In the same perspective, the labour productivity quantile regression outcome (Table 8) indicates that ICT and the two dimensions of globalisation are all positively related to labour productivity for all four quantiles, but ICT is not statistically significant for the 80th quantile. This result indicates that ICT and globalisation generally affect labour productivity more than employment within the labour market. This is economically insightful since ICT capital flow can directly impact the job market through the creation of new jobs but will relatively take a slower pace to boost productivity.

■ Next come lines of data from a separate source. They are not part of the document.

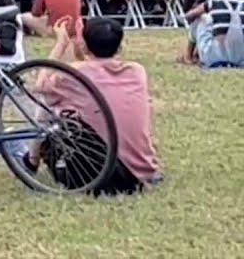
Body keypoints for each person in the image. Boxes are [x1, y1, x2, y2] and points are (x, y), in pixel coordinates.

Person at [37, 19, 162, 195]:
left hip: (101, 174)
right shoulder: (137, 71)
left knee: (50, 104)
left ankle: (31, 161)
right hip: (143, 170)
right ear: (119, 47)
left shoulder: (76, 73)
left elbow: (40, 86)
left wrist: (61, 44)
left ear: (85, 46)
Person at [181, 0, 244, 67]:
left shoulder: (214, 2)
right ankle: (195, 54)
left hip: (214, 57)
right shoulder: (242, 4)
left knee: (201, 18)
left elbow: (190, 16)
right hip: (240, 58)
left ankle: (188, 55)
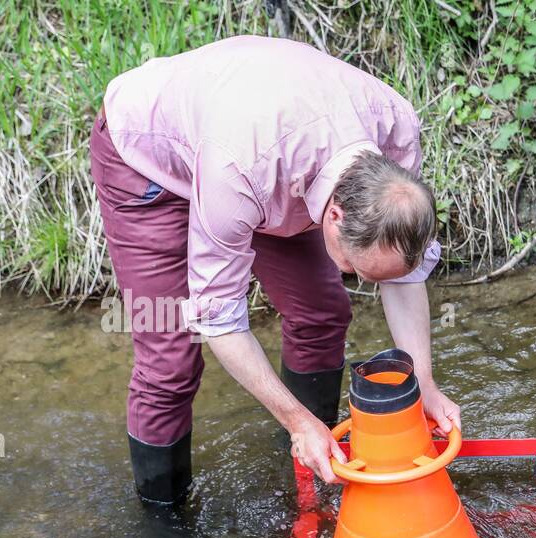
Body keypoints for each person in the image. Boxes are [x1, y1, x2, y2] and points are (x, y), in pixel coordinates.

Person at [90, 34, 461, 504]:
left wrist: (424, 383)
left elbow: (403, 272)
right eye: (357, 268)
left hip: (268, 148)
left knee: (322, 312)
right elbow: (218, 318)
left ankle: (311, 471)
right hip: (149, 159)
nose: (363, 283)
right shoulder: (239, 171)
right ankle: (165, 522)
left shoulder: (396, 131)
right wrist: (294, 419)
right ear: (335, 215)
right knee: (172, 358)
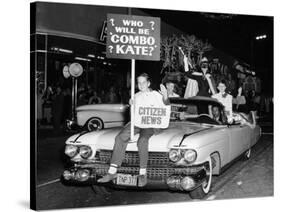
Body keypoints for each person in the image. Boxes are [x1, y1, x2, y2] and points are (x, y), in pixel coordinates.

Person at [98, 73, 169, 186]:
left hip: (150, 124)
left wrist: (165, 95)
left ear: (148, 83)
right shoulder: (135, 95)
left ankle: (142, 173)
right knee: (120, 137)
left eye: (143, 82)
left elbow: (166, 104)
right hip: (136, 123)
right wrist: (131, 104)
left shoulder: (156, 94)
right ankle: (112, 171)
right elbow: (134, 112)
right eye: (139, 83)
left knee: (142, 141)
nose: (141, 85)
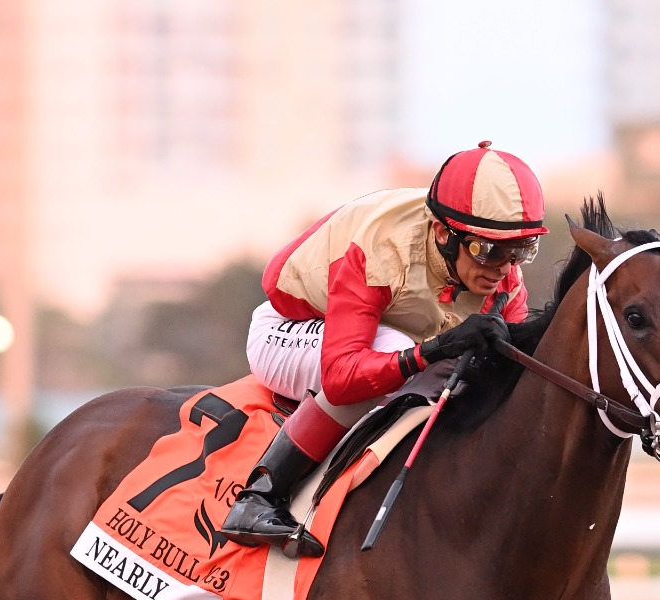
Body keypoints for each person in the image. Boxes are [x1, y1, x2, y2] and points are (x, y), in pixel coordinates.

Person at [221, 141, 547, 557]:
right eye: (488, 250)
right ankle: (261, 496)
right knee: (402, 352)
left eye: (521, 251)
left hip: (375, 332)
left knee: (464, 373)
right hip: (289, 328)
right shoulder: (382, 247)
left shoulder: (504, 275)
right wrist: (433, 349)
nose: (503, 267)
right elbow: (341, 378)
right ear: (444, 233)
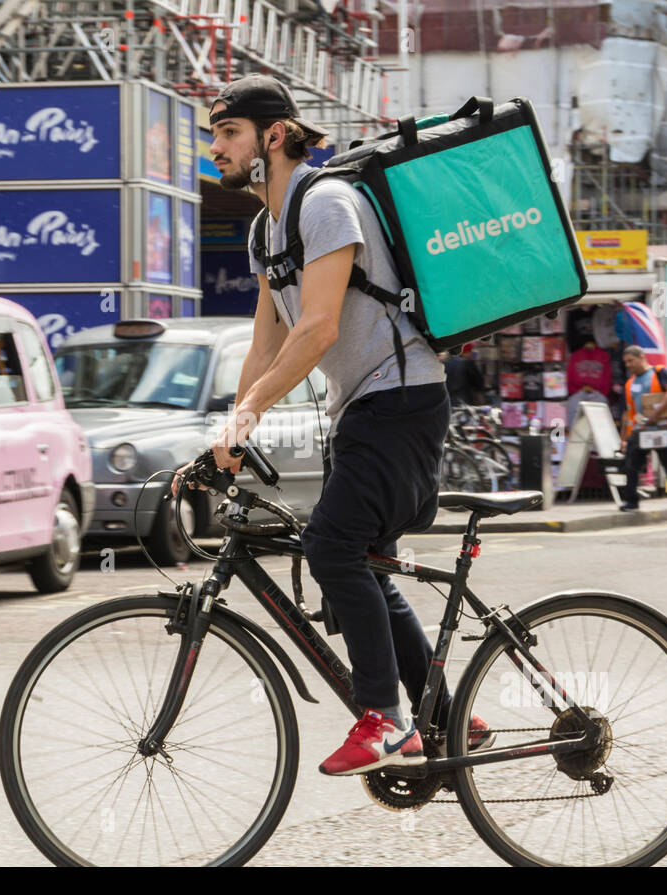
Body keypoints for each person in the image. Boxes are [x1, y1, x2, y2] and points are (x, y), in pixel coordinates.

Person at [181, 74, 491, 776]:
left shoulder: (327, 204)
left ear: (276, 136)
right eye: (214, 137)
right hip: (363, 412)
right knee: (360, 559)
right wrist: (230, 435)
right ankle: (446, 715)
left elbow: (316, 328)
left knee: (332, 547)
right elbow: (264, 343)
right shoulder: (267, 231)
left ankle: (385, 721)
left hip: (403, 402)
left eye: (228, 134)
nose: (217, 150)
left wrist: (250, 416)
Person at [617, 345, 667, 523]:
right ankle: (631, 501)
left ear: (642, 357)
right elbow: (627, 413)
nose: (628, 365)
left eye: (631, 360)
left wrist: (656, 414)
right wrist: (624, 439)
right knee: (631, 465)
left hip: (662, 430)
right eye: (626, 362)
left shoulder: (659, 372)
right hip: (640, 431)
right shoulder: (630, 383)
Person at [443, 343, 485, 407]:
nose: (471, 354)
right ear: (464, 352)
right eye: (470, 351)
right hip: (464, 402)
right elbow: (479, 383)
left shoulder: (445, 363)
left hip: (448, 403)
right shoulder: (467, 363)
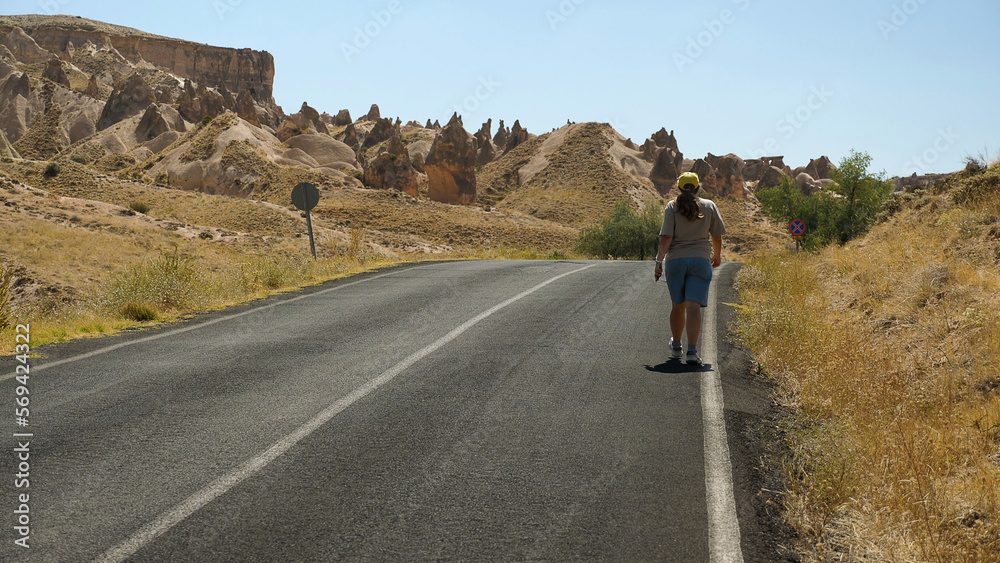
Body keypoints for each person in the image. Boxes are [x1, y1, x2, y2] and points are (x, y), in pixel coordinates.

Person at [653, 172, 726, 365]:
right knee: (694, 306)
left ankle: (677, 345)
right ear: (697, 187)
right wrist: (717, 256)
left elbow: (666, 237)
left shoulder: (672, 206)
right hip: (700, 261)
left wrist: (659, 262)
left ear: (679, 187)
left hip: (676, 261)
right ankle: (692, 351)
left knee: (678, 305)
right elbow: (717, 236)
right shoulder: (709, 206)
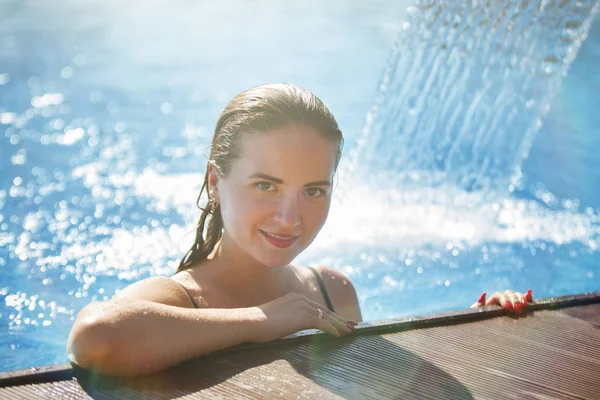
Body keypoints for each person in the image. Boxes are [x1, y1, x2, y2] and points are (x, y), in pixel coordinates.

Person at [67, 82, 531, 378]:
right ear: (214, 182)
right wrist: (265, 320)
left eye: (313, 190)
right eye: (265, 185)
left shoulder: (332, 291)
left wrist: (474, 324)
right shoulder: (177, 299)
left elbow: (379, 379)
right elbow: (95, 337)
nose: (290, 219)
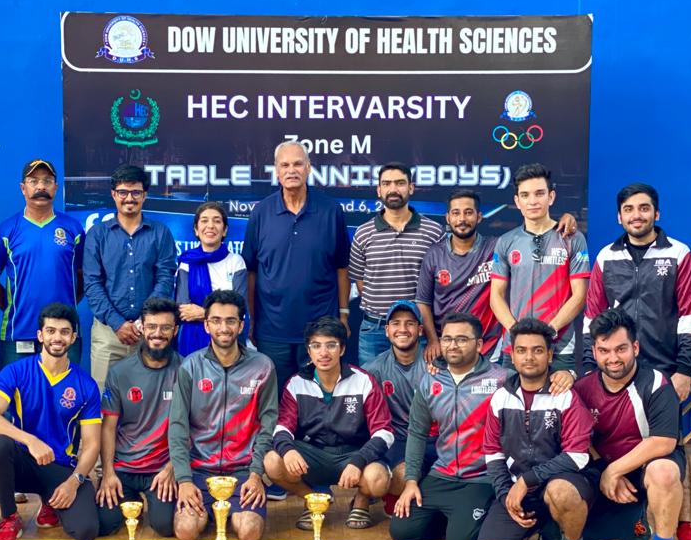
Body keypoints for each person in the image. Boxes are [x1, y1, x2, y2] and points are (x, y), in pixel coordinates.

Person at [582, 182, 691, 540]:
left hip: (665, 368)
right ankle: (633, 516)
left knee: (670, 446)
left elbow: (690, 315)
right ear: (619, 216)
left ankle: (682, 527)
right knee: (613, 442)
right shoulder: (606, 257)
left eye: (644, 208)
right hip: (615, 364)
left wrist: (683, 369)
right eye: (630, 209)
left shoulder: (679, 254)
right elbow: (593, 319)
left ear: (657, 213)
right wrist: (590, 367)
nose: (637, 215)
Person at [477, 318, 595, 540]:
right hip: (522, 491)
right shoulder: (500, 398)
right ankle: (541, 525)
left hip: (560, 484)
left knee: (561, 492)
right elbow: (493, 453)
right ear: (512, 354)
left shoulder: (565, 396)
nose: (529, 357)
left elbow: (577, 456)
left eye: (537, 350)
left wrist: (526, 480)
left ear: (550, 354)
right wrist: (505, 495)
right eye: (522, 350)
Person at [0, 303, 102, 540]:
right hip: (22, 463)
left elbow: (92, 443)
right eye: (51, 331)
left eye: (65, 332)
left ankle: (50, 503)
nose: (57, 337)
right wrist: (29, 440)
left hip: (59, 467)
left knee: (86, 531)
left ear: (74, 337)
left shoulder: (85, 385)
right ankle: (10, 518)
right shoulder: (16, 371)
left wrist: (73, 482)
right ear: (40, 335)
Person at [576, 309, 687, 540]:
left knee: (664, 473)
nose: (613, 358)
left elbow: (664, 441)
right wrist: (608, 471)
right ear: (595, 351)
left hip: (652, 463)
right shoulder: (583, 388)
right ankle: (639, 523)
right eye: (604, 350)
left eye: (621, 349)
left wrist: (613, 471)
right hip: (611, 469)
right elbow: (580, 441)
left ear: (635, 347)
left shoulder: (657, 383)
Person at [390, 313, 508, 540]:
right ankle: (457, 519)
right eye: (447, 339)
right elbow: (417, 432)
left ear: (478, 344)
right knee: (402, 531)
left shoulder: (502, 379)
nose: (452, 345)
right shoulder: (431, 380)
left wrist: (566, 375)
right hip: (441, 475)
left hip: (481, 479)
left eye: (462, 339)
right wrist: (411, 480)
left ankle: (468, 520)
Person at [419, 190, 578, 368]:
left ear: (479, 217)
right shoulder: (434, 255)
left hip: (490, 347)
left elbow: (532, 230)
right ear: (447, 218)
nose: (462, 219)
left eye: (468, 212)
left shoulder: (497, 246)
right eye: (456, 213)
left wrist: (566, 217)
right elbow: (423, 301)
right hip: (450, 346)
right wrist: (433, 340)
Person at [264, 316, 393, 530]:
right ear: (309, 350)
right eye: (316, 346)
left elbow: (384, 432)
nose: (323, 353)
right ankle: (313, 500)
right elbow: (282, 428)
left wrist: (359, 461)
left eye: (331, 345)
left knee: (378, 479)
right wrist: (287, 450)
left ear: (342, 349)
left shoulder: (363, 381)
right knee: (272, 461)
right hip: (313, 456)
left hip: (353, 455)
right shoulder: (296, 383)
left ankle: (361, 501)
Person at [169, 290, 276, 540]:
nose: (223, 327)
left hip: (242, 471)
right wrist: (183, 480)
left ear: (241, 325)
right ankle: (207, 512)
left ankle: (235, 512)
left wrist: (256, 474)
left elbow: (269, 423)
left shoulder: (263, 366)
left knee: (249, 532)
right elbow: (178, 427)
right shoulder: (190, 367)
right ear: (206, 325)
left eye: (230, 321)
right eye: (216, 320)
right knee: (186, 531)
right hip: (199, 470)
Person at [243, 140, 350, 391]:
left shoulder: (330, 210)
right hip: (271, 331)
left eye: (298, 164)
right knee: (276, 402)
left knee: (318, 401)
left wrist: (343, 315)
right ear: (277, 171)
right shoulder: (261, 212)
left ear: (309, 168)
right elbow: (251, 272)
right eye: (285, 165)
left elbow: (342, 268)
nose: (292, 170)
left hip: (320, 330)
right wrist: (251, 320)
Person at [84, 164, 177, 390]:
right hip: (108, 335)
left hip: (149, 333)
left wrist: (142, 322)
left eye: (136, 192)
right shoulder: (98, 234)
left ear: (144, 195)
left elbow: (165, 278)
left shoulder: (160, 233)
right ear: (114, 194)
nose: (129, 198)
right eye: (123, 192)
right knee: (104, 403)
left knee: (149, 402)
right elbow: (92, 283)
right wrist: (118, 324)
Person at [489, 163, 590, 371]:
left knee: (558, 403)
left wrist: (550, 331)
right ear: (517, 201)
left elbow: (580, 295)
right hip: (515, 347)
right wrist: (516, 331)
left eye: (539, 193)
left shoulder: (572, 238)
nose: (532, 201)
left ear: (551, 197)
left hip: (559, 345)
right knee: (513, 404)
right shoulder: (506, 241)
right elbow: (496, 296)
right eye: (525, 195)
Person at [97, 297, 181, 538]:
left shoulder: (186, 371)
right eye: (151, 327)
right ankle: (131, 499)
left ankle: (153, 506)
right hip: (123, 467)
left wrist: (173, 467)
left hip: (161, 470)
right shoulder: (119, 372)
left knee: (165, 527)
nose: (158, 333)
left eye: (165, 328)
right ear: (141, 328)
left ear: (175, 331)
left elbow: (192, 427)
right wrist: (108, 473)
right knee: (105, 524)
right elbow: (108, 428)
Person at [348, 163, 444, 364]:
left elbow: (441, 283)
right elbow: (359, 279)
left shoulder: (434, 232)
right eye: (387, 183)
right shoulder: (363, 233)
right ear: (379, 190)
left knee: (422, 391)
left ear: (411, 187)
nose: (393, 189)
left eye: (400, 183)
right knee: (372, 391)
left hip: (420, 330)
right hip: (374, 330)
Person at [0, 158, 84, 368]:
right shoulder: (6, 230)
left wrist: (66, 304)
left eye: (47, 181)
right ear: (23, 188)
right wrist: (13, 307)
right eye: (34, 181)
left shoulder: (73, 229)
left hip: (65, 333)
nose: (41, 186)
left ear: (56, 187)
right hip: (18, 334)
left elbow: (82, 277)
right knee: (16, 399)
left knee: (64, 398)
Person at [362, 300, 431, 514]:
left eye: (410, 324)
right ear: (386, 330)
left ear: (420, 330)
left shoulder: (437, 365)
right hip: (397, 441)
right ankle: (371, 498)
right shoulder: (373, 369)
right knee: (388, 476)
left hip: (433, 440)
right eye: (396, 323)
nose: (402, 329)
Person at [175, 201, 247, 356]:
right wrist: (219, 316)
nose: (211, 226)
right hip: (192, 339)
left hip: (227, 337)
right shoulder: (187, 262)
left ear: (225, 230)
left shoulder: (236, 262)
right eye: (204, 221)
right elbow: (184, 310)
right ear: (196, 229)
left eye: (217, 221)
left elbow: (239, 308)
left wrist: (203, 313)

Table 8 labour productivity regression for quantiles output

Conclusion and Policy

This study had as its objective to analyse the effect of ICTs development and globalisation on two dimensions of labour market outcomes (employment and labour productivity). A panel of 33 African economies was selected from the period 1990 to 2019. Cross-sectional dependence tests were employed to ascertain the presence of cross-sectional dependence. Due to cross-sectional dependence, second-generation tests for unit root and cointegration were employed. The estimation techniques chosen were the dynamic common correlation approach of Chudik and Pesaran (2015) and the quantile-on-quantile approach proposed by Powell (2015). The result indicates that both ICTs and globalisation play a significant role in the labour market outcome within Africa. The main practical implication from the study is that ICTs and globalisation can be consolidated in order to ameliorate employment stakes in Africa and equally boost productivity generally in Africa. Therefore, to enhance sustainable development goals such as decent jobs and growth, it is paramount for African countries to address concerns that are related to globalisation and investment in the ICT sector. Based on the outcomes and implications, this study recommends that African countries should encourage human capital formation so as to ease the penetration of ICTs in order to boost employment and labour productivity. In addition, African countries should intensify the use of ICTs by accelerating ICT education, good energy quality and reduction of connection costs. Also, we recommend the reduction of entrance barriers to the job market by giving better information of the labour market and professionalise training. Equally, globalisation should be enhanced through policies like reductions in tariff barriers and limited trade restrictions so as to enhance labour market outcomes.

There are some limitations and caveats to this study. Firstly, the study period was limited by data availability. Therefore, for robustness checks, future studies could extend the study period. Equally, for more specific country-level and sub-regional recommendations, future studies could consider country-specific scrutiny and sub-regional appraisal within the African context.